Foam spacers better adapt to the expansion and contraction of the entire IGU (low thermal conductivity) as a whole, making them less prone to sealant movement (less variation in glass surface temperature) and more prone to gas retention. Although not a significant factor in the elimination of sound, foam spacers also provide a better sound barrier than metal or metal/foam spacers.

Foam spacers come in a variety of configurations (t -shaped, u-shaped) and typically fall under a brand category called Supper Spacer®.

Thermoplastic spacers

Thermoplastic spacers (TPSs) are made from polyisobutylene PIB with integrated desiccant. In contrast to other types of spacers, a TPS is extruded directly between the glass panes, creating a homogeneous and continuous edge seal.

The width of a spacer

Typically the wider the spacer, the less transference of temperatures (thermal conductivity) from one glass pane to another.

The track record

If we take out the energy-efficiency factor of a spacer and look at the overall energy-efficiency performance of an entire window, we might be able to determine which spacers actually work better than others by how long a window manufacturer is willing to warranty the insulated glass units (IGU).

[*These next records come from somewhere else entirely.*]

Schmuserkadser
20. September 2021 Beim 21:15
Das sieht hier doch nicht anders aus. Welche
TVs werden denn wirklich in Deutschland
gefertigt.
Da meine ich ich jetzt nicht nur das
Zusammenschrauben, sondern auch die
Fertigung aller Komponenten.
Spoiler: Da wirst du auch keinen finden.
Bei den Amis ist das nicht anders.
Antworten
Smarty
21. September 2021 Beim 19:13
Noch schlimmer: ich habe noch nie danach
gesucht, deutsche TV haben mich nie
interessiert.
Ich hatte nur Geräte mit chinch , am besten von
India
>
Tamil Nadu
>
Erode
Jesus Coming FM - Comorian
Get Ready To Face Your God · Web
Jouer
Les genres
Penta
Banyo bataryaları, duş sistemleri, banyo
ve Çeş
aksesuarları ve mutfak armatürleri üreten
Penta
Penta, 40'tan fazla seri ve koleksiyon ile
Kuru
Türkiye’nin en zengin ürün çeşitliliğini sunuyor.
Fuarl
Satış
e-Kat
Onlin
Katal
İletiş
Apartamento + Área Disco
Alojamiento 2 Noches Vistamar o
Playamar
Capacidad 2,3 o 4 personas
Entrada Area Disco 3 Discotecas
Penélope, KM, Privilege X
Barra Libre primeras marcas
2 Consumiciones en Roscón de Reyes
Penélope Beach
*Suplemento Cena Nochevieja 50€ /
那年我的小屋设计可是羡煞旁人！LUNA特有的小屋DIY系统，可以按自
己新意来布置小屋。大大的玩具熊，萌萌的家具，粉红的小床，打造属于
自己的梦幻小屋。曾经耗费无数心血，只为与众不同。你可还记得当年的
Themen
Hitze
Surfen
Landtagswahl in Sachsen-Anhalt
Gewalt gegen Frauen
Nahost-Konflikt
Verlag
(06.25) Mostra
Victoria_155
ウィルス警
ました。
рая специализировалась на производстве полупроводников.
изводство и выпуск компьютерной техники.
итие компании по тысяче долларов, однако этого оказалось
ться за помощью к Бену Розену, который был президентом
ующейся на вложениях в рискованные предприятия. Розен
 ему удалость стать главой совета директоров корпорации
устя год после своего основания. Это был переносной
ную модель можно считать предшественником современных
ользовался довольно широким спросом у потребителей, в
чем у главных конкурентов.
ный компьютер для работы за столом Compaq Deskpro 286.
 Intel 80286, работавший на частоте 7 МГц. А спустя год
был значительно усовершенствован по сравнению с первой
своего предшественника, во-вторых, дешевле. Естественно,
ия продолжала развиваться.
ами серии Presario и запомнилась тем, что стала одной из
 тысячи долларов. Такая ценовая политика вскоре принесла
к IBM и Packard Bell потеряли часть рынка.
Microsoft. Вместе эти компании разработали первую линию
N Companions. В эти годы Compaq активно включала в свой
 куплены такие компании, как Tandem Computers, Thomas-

It’s not just the efficiency rating that’s an important consideration when buying new windows, it’s how long the energy efficiency will be at its peak performance. If the spacer is not providing an enduring seal, then over time the energy efficiency will be lost, fogging within the IGU may occur and you’ll probably need to replace the IGU sooner than you would have anticipated.

The window warranty

Most manufacturers and installers will warranty a window over time, however, often individual parts of a window will have a different warranty. Always check the details to make sure you will get a maximized life out of the Insulated Glass Unit.

Lots to think about

Although spacers do play an important part in the energy-efficiency equation, remember it’s the window’s total performance that really counts. Having said that, there are lots of other reasons why one spacer might be better than another and this information is not always presented to customers.